Originally discovered in 2012 by amateur astronomers, a large plume in Mars' southern hemisphere has left researchers wondering exactly what could it be. Stretching more than 1,000km and far up into the thin upper Martian atmosphere, it's larger than anything they've encountered before. And now researchers a taking a stab at figuring out exactly what it could be...though they're not certain they will find many answers, at least not until it returns again. Because as quickly as it arose, 10 days later the plume disappeared and was only seen once after that.

Publishing a new study this week in the journal Nature, researchers with the European Space Agency led by Dr. Antonio Garcia Munoz reveal that the plume could very well be a large cloud or even a particularly bright aurora, much like what we see here on Earth. Both would fit the bill, and would also explain the temporary nature of the plume, although they are unsure as to how they could have formed in Mars' thin atmosphere.

"It raises more questions than answers" Munoz says. 

Could clouds be the answer?

Well, while clouds of carbon dioxide or even water particles are possibilities as they can form on the red planet, researchers question if even high hanging clouds would have been able to reach such heights.

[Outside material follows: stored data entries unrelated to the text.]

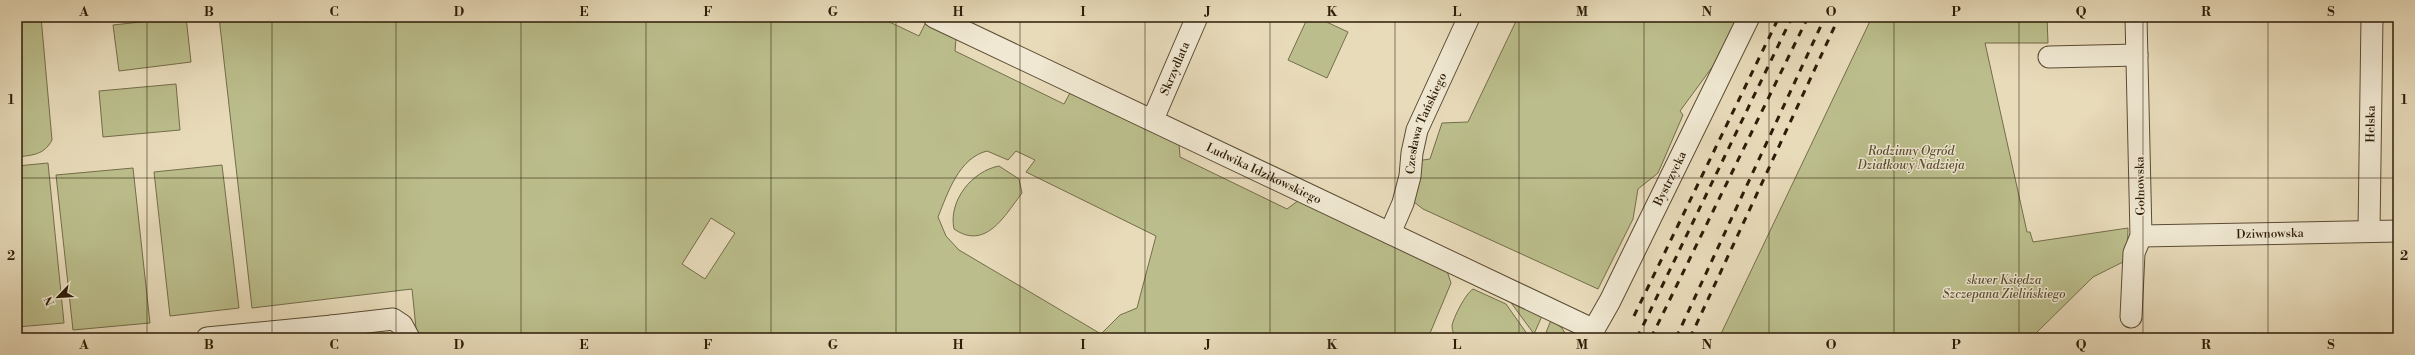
<svg xmlns="http://www.w3.org/2000/svg" width="2415" height="355" font-family="'Libre Bodoni',serif">
<style>
.green{fill:#bbbe8c;stroke:#746d4a;fill-rule:evenodd}
.lines{fill:none;stroke-linecap:round;stroke-linejoin:round}
.minor-casing{stroke:#5c4c34;stroke-width:23}
.minor{stroke:#f0e8d2;stroke-width:21}
.rail{stroke:#2d1c07;stroke-width:3;stroke-dasharray:7 7;stroke-linecap:butt}
.grid{fill:none;stroke:#2d1c07;stroke-width:1;stroke-opacity:0.55}
.labels{text-anchor:middle;stroke-width:3;stroke-linejoin:round;paint-order:stroke}
.street-label{font-size:12px;fill:#2d1c07;stroke:#f0e8d2}
.park-label{font-size:12px;font-style:italic;fill:#584d2f;stroke:#f0e8d2}
.neatline{fill:none;stroke:#2d1c07;stroke-width:1.5}
.grid-label{font-size:13px;text-anchor:middle;font-weight:bold;fill:#2d1c07}
</style>
<rect width="100%" height="100%" fill="#e8dbba"/>
<filter id="stains"><feTurbulence type="fractalNoise" baseFrequency=".005" numOctaves="4"/><feColorMatrix values="0 0 0 0 .2 0 0 0 0 .09 0 0 0 0 .02 0 0 0 .5 -.17"/></filter>
<radialGradient id="worn" r=".72"><stop offset=".6" stop-color="#630" stop-opacity="0"/><stop offset="1" stop-color="#630" stop-opacity=".3"/></radialGradient>
<!-- green -->
<path class="green" d="M17 17H41L52 140C44 155 33 155 17 157Z
M186 17 191 62 119 71 113 25Z
M219 17H879L919 36 925 24 956 39 955 51 1064 104 1070 93 1179 144 1180 157 1287 209 1299 200 1447 271 1451 283 1428 338H417L412 289 252 308ZM987 151 1008 160 1016 151 1035 160 1026 172 1156 236 1137 308 1120 315 1101 334 959 250 946 236 938 217C948 192 959 158 987 151ZM711 218 735 233 705 279 682 264Z
M1308 17H1316L1348 32 1327 78 1288 60Z
M1518 17H1738L1713 66 1680 111 1683 115 1658 173 1638 189 1633 219 1598 289 1423 209 1414 202 1416 161 1430 159 1442 123 1468 122Z
M1872 17H2047L2048 43H1985L2027 232H2030L2033 242 2128 228 2127 260 2093 277 2031 338H1719Z
M176 84 180 130 103 137 99 91Z
M48 163 64 323 17 327V166Z
M222 165 239 308 170 316 154 172Z
M999 166 1019 179 1022 193C1005 215 986 251 954 229 948 201 972 171 999 166Z
M133 168 150 323 73 330 56 175Z
M1473 289 1506 304 1530 338H1457C1454 335 1452 331 1452 326 1453 318 1466 293 1473 289Z
M1509 300 1542 316 1534 334Z
M1551 320 1562 328 1568 338H1544Z"/>
<g class="lines">
<defs>
<g id="minor">
<path id="s1" d="M934 17 1594 330"/>
<path d="M2049 57 2137 55"/>
<path id="s2" d="M1153 119 1197 17"/>
<path id="s3" d="M2369 231 2372 17"/>
<path id="s4" d="M1390 233 1403 203 1410 176 1412 153 1417 130 1469 17"/>
<path id="s5" d="M2141 236 2398 231"/>
<path d="M2131 317 2134 253 2141 236 2136 17"/>
<path d="M332 326 393 319 402 325 409 338"/>
<path d="M207 338 332 326 333 338"/>
<path id="s6" d="M1589 338 1610 301 1749 17"/>
</g>
</defs>
<!-- minor casing -->
<use href="#minor" class="minor-casing"/>
<!-- minor -->
<use href="#minor" class="minor"/>
<!-- rail -->
<path class="rail" d="M1634 316 1779 17
M1637 338 1792 17
M1651 338 1808 17
M1676 338 1825 17
M1690 338 1839 17"/>
</g>
<!-- grid -->
<path class="grid" d="M147 17V338M272 17V338M396 17V338M521 17V338M646 17V338M771 17V338M896 17V338M1020 17V338M1145 17V338M1270 17V338M1395 17V338M1519 17V338M1644 17V338M1769 17V338M1894 17V338M2019 17V338M2143 17V338M2268 17V338M17 178H2398"/>
<g class="labels">
<!-- street labels -->
<g class="street-label">
<text dy="4" stroke="none"><textPath href="#s2" startOffset="55">Skrzydlata</textPath></text>
<text dy="4" stroke="none"><textPath href="#s4" startOffset="116">Czesława Tańskiego</textPath></text>
<text dy="4" stroke="none"><textPath href="#s3" startOffset="107">Helska</textPath></text>
<text dy="4" stroke="none"><textPath href="#s1" startOffset="365">Ludwika Idzikowskiego</textPath></text>
<text dy="4" stroke="none"><textPath href="#s6" startOffset="179">Bystrzycka</textPath></text>
<text transform="translate(2140 186) rotate(-91)" y="4">Gołnowska</text>
<text dy="4" stroke="none"><textPath href="#s5" startOffset="129">Dziwnowska</textPath></text>
</g>
<!-- park labels -->
<g class="park-label">
<text x="1911" y="155">Rodzinny Ogród<tspan x="1911" dy="14">Działkowy Nadzieja</tspan></text>
<text x="2004" y="284">skwer Księdza<tspan x="2004" dy="14">Szczepana Zielińskiego</tspan></text>
</g>
</g>
<!-- margin -->
<rect width="2415" height="355" fill="none" stroke="#e8dbba" stroke-width="44"/>
<!-- north arrow -->
<g transform="translate(58 297) rotate(245)" stroke="#f0e8d2" stroke-width="3" paint-order="stroke">
<path d="M0-3L7 15L0 10L-7 15Z" fill="#2d1c07"/>
<text y="-6" font-size="11" font-weight="bold" text-anchor="middle" fill="#2d1c07">N</text>
</g>
<rect x="22" y="22" width="2371" height="311" class="neatline"/>
<g class="grid-label">
<text x="84" y="16">A</text>
<text x="209" y="16">B</text>
<text x="334" y="16">C</text>
<text x="459" y="16">D</text>
<text x="584" y="16">E</text>
<text x="708" y="16">F</text>
<text x="833" y="16">G</text>
<text x="958" y="16">H</text>
<text x="1083" y="16">I</text>
<text x="1208" y="16">J</text>
<text x="1332" y="16">K</text>
<text x="1457" y="16">L</text>
<text x="1582" y="16">M</text>
<text x="1707" y="16">N</text>
<text x="1831" y="16">O</text>
<text x="1956" y="16">P</text>
<text x="2081" y="16">Q</text>
<text x="2206" y="16">R</text>
<text x="2331" y="16">S</text>
<text x="11" y="104">1</text>
<text x="2404" y="104">1</text>
<text x="11" y="260">2</text>
<text x="2404" y="260">2</text>
<text x="84" y="349">A</text>
<text x="209" y="349">B</text>
<text x="334" y="349">C</text>
<text x="459" y="349">D</text>
<text x="584" y="349">E</text>
<text x="708" y="349">F</text>
<text x="833" y="349">G</text>
<text x="958" y="349">H</text>
<text x="1083" y="349">I</text>
<text x="1208" y="349">J</text>
<text x="1332" y="349">K</text>
<text x="1457" y="349">L</text>
<text x="1582" y="349">M</text>
<text x="1707" y="349">N</text>
<text x="1831" y="349">O</text>
<text x="1956" y="349">P</text>
<text x="2081" y="349">Q</text>
<text x="2206" y="349">R</text>
<text x="2331" y="349">S</text>
</g>
<rect width="100%" height="100%" filter="url(#stains)"/>
<rect width="100%" height="100%" fill="url(#worn)"/>
</svg>
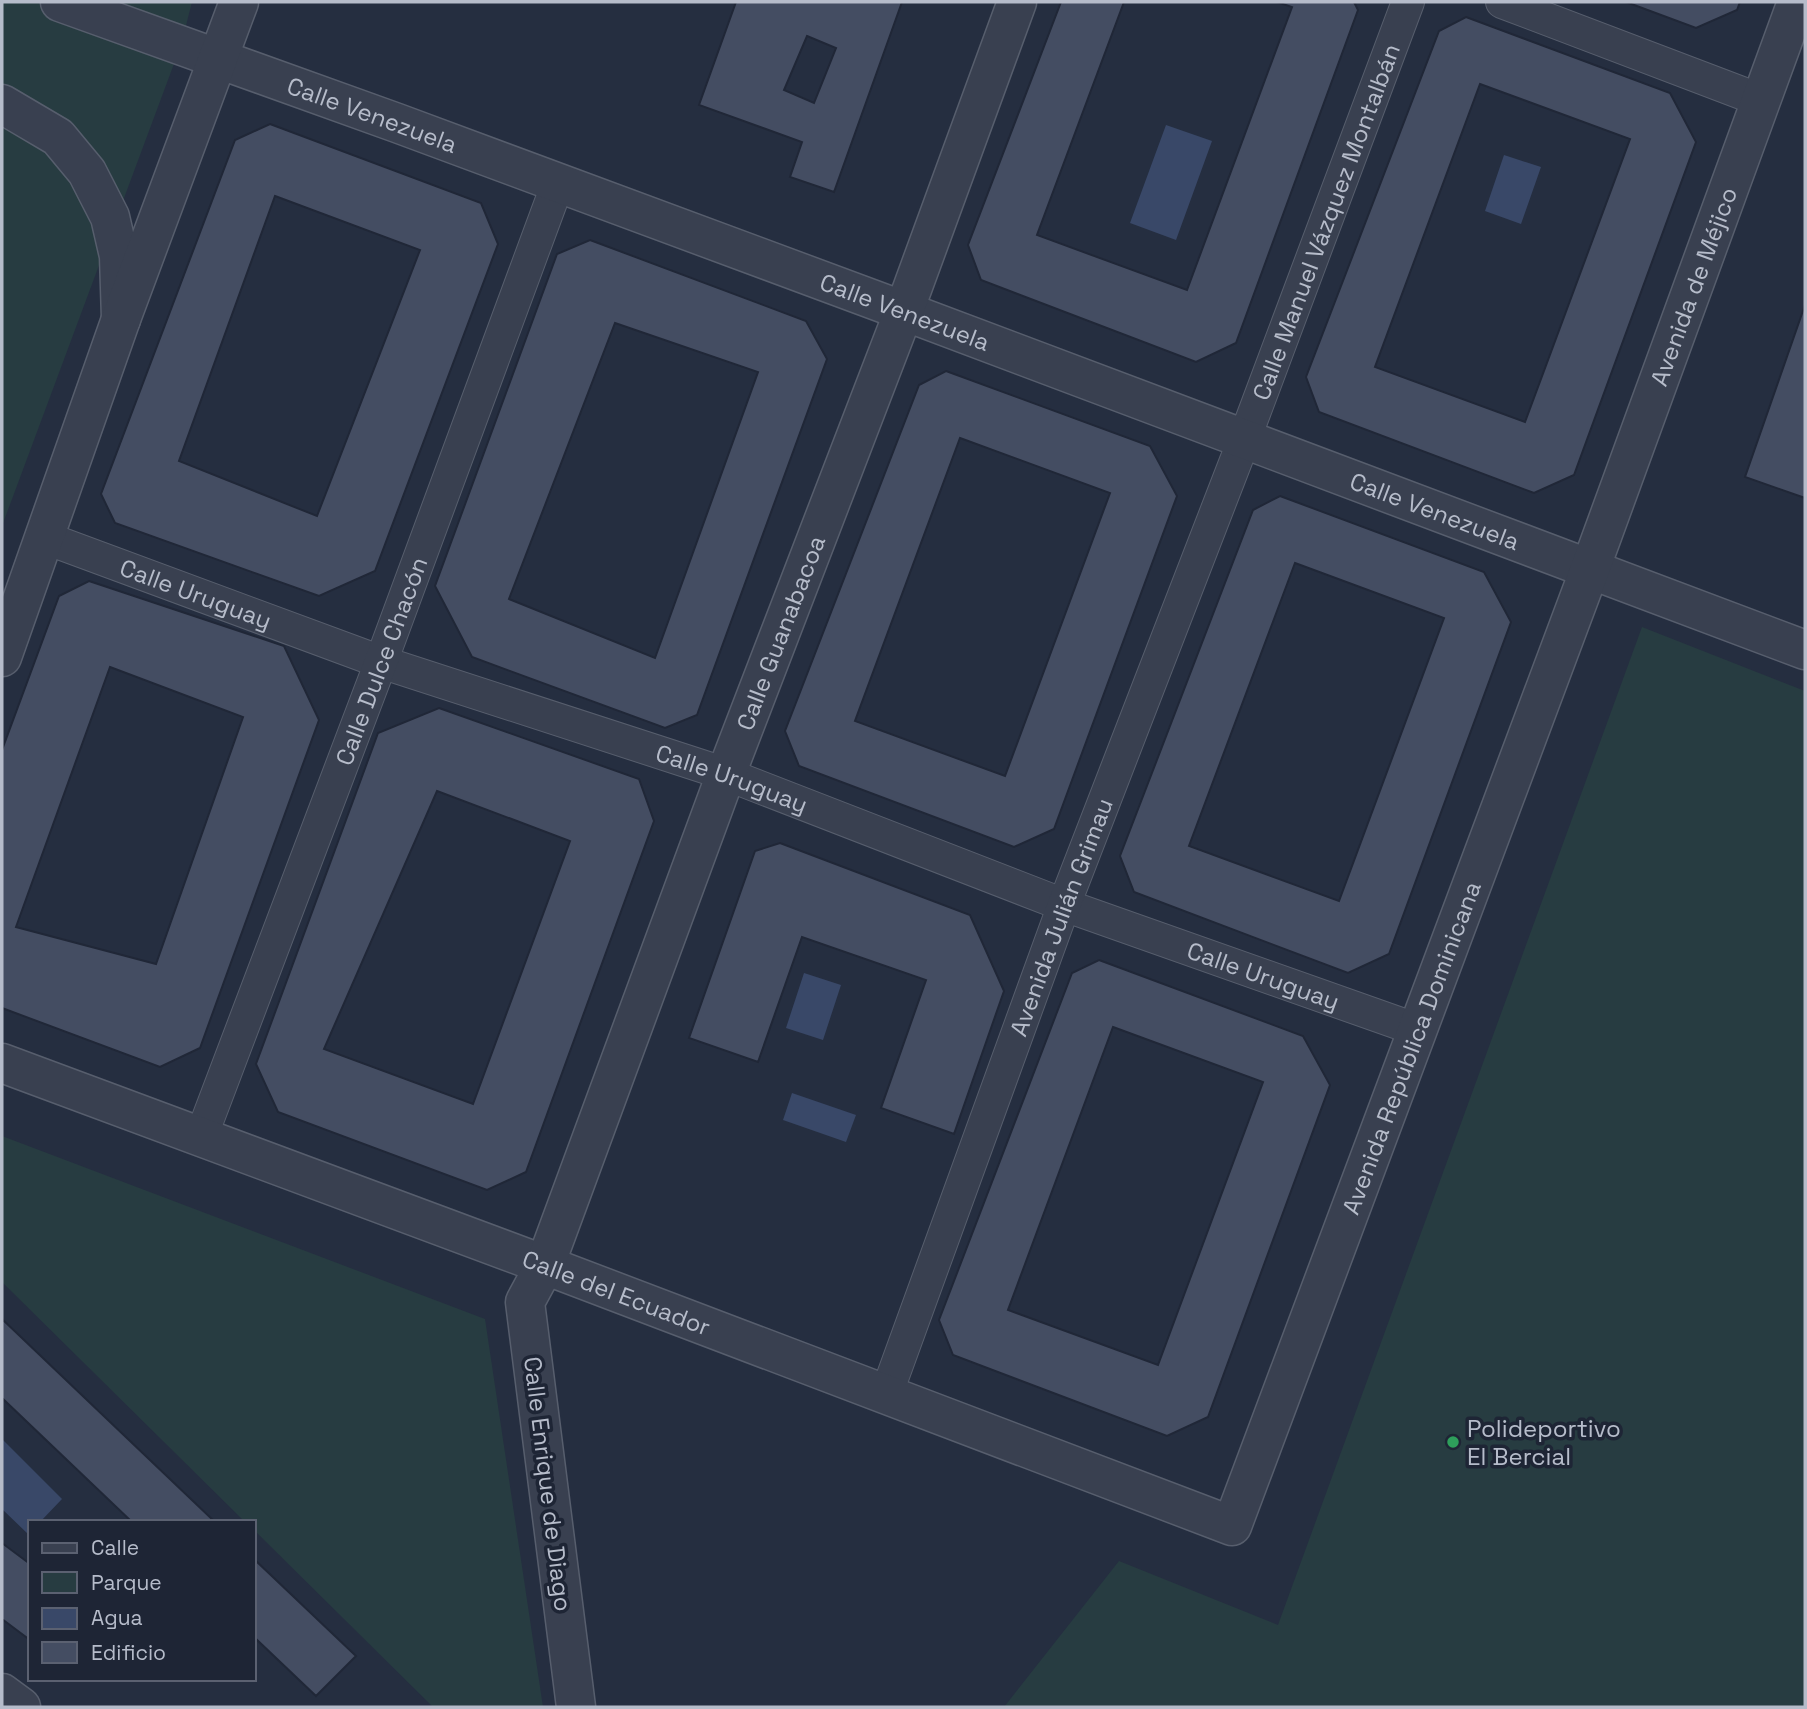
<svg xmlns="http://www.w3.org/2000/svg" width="1807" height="1709" viewBox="0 0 1807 1709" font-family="'Space Grotesk',sans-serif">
	<rect width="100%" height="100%" fill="#252e40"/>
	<path fill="#273c41" d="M 2,2 L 192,2 L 181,45 L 2,526 Z
		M 1642,627 L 1805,691 L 1805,1707 L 1004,1707 L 1119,1561 L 1278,1625 Z
		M 2,1136 L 485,1319 L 543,1707 L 433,1707 L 254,1530 L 254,1522 L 245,1522 L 2,1282 Z"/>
	<path fill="#394868" d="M 1166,125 L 1212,141 L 1176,240 L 1130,223 Z
		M 1504,155 L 1541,167 L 1521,224 L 1485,211 Z
		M 804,973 L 841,985 L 823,1040 L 786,1028 Z
		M 792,1093 L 856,1115 L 846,1142 L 783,1120 Z
		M 2,1439 L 62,1499 L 40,1522 L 30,1522 L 30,1532 L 28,1534 L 2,1509 Z"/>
	<path fill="#444d62" stroke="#202737" stroke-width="2" fill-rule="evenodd" d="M 736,2 L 902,2 L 834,192 L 790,177 L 802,142 L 699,105 ZM 807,36 L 836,48 L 814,103 L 784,90 Z
		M 1061,2 L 1124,2 L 1037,235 L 1187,290 L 1292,7 L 1277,2 L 1354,2 L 1358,10 L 1236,343 L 1196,362 L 981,280 L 968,245 Z
		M 1626,2 L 1740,2 L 1737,10 L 1696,28 Z
		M 1466,17 L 1670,93 L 1696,142 L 1574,475 L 1534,493 L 1319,412 L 1306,377 L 1439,31 ZM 1480,84 L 1630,139 L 1525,422 L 1375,367 Z
		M 270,124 L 481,203 L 498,244 L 375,571 L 319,596 L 115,523 L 101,494 L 235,140 ZM 275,196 L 420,250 L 317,516 L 179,461 Z
		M 590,240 L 806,321 L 827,359 L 697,715 L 665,728 L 472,657 L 435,586 L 557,254 ZM 615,323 L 758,372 L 655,658 L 509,599 Z
		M 1805,305 L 1805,498 L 1745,477 Z
		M 946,371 L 1150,446 L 1177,496 L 1054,829 L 1014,847 L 799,766 L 785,731 L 919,385 ZM 960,438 L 1110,493 L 1005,776 L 855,721 Z
		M 1280,496 L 1484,572 L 1511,622 L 1389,954 L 1348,973 L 1134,892 L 1120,856 L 1253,510 ZM 1295,563 L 1444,618 L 1339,901 L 1189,846 Z
		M 89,581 L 284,646 L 319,720 L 200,1048 L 160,1067 L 2,1008 L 2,750 L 59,596 ZM 110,667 L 243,717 L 156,964 L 16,927 Z
		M 439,708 L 639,779 L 654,821 L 526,1172 L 487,1190 L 278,1112 L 256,1064 L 378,733 ZM 437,791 L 570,841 L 473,1104 L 324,1049 Z
		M 780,843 L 970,915 L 1004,991 L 954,1134 L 881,1108 L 926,980 L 802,937 L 758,1062 L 689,1038 L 755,851 Z
		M 1099,960 L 1303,1036 L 1330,1085 L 1208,1417 L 1167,1436 L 953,1355 L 939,1320 L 1072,973 ZM 1113,1027 L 1263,1082 L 1158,1365 L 1008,1310 Z
		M 2,1319 L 215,1522 L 132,1522 L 2,1398 Z
		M 2,1543 L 30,1564 L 30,1640 L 2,1619 Z
		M 254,1559 L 356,1656 L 316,1696 L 254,1637 Z"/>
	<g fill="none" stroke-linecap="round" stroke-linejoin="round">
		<defs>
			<g id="pedestrian">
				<path d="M 1502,2 L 1760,100"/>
				<path id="s1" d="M 43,537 L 381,662 L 726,774 L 1064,905 L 1418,1030"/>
				<path id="s2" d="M 201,1137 L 381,662 L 558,183"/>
				<path id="s3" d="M 886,1395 L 1064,905 L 1244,440 L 1408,2"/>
			</g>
			<g id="minor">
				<path id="s4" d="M 60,2 L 397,123 L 904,311 L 1805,650"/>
				<path d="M 2,104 L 58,137 L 87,172 L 110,217 L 119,256 L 121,319"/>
				<path id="s5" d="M 2,1063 L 545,1265 L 1232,1526 L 1590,569 L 1797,2"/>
				<path d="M 2,1693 L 21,1707"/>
				<path id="s6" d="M 576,1707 L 525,1302 L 545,1265 L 726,774 L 904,311 L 1017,2"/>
			</g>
			<path id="tertiary" d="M 2,657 L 121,319 L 239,2"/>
		</defs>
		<use href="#pedestrian" stroke="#575e6d" stroke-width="34"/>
		<use href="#minor" stroke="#575e6d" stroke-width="41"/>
		<use href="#tertiary" stroke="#575e6d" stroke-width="41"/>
		<use href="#pedestrian" stroke="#394050" stroke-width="32"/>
		<use href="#minor" stroke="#394050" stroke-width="38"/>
		<use href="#tertiary" stroke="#394050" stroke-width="38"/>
	</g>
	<circle fill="#2e9e5b" stroke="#1e2535" stroke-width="2.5" cx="1453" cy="1442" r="7"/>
	<g text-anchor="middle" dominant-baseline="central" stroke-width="7" stroke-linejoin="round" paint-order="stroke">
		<g font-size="24" fill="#b6bcca" stroke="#1e2535">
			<text stroke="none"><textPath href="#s4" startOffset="332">Calle Venezuela</textPath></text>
			<text stroke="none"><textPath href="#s3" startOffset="1253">Calle Manuel Vázquez Montalbán</textPath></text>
			<text stroke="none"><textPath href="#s5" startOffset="2637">Avenida de Méjico</textPath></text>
			<text stroke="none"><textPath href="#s4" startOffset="900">Calle Venezuela</textPath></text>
			<text stroke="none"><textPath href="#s4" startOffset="1466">Calle Venezuela</textPath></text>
			<text stroke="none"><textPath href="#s1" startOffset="163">Calle Uruguay</textPath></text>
			<text stroke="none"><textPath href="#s6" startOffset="1125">Calle Guanabacoa</textPath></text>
			<text stroke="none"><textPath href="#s2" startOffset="509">Calle Dulce Chacón</textPath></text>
			<text stroke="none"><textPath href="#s1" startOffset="730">Calle Uruguay</textPath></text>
			<text stroke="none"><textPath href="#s3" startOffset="509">Avenida Julián Grimau</textPath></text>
			<text stroke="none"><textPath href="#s1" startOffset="1297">Calle Uruguay</textPath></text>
			<text stroke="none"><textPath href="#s5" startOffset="1825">Avenida República Dominicana</textPath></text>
			<text stroke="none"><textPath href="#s5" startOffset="656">Calle del Ecuador</textPath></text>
			<text transform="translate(548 1484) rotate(83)">Calle Enrique de Diago</text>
		</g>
		<g font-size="24" fill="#b6bcca" stroke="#1e2535" text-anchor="start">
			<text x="1467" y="1428">Polideportivo<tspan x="1467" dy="28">El Bercial</tspan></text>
		</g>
	</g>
	<rect width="1807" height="1709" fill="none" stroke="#b6bcca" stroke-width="7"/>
	<rect x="28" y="1520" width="228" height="161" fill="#1e2535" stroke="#5b6171" stroke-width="2"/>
	<rect x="42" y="1543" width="35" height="10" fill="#394050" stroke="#5b6171" stroke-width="2"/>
	<text x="91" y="1555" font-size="21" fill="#b6bcca">Calle</text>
	<rect x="42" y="1572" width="35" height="21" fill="#273c41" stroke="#5b6171" stroke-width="2"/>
	<text x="91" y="1590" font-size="21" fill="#b6bcca">Parque</text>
	<rect x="42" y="1608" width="35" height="21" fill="#394868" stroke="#5b6171" stroke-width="2"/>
	<text x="91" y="1625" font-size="21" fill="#b6bcca">Agua</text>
	<rect x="42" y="1642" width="35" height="21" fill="#444d62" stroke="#5b6171" stroke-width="2"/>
	<text x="91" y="1660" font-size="21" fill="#b6bcca">Edificio</text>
</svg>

"We know there are clouds on Mars, but clouds up to this point have been observed up to an altitude of 100km" Munoz says. "And we are reporting a plume at 200km, so it is significantly different."

"At 200km, we shouldn't see any clouds, the atmosphere is too thin. So the fact we see it for 20 days in total is quite surprising."

Could it be Mars' version of the southern lights?

They're not like auroras we see here on Earth, and they're not quite as dazzling or frequent, but auroras have been reported on Mars. Researchers just aren't sure if the conditions present at the time of the plume in 2012 would have caused such an abnormal show. Waiting for another plume to return may better answer this question later on.

"We know in this region on Mars, there have been auroras reported before" Munoz says. "But the intensities we are reporting are much much higher than any auroras seen before on Mars or on Earth."

"It would be 1,000 times stronger than the strongest aurora, and it is difficult to come to terms that Mars has such an intense aurora."

While Munoz's team has posited some great theories as to what may have originally given rise to mysterious plume, he hopes that in publishing a paper with an incomplete conclusion may spark interest in other astronomers to help find the answer.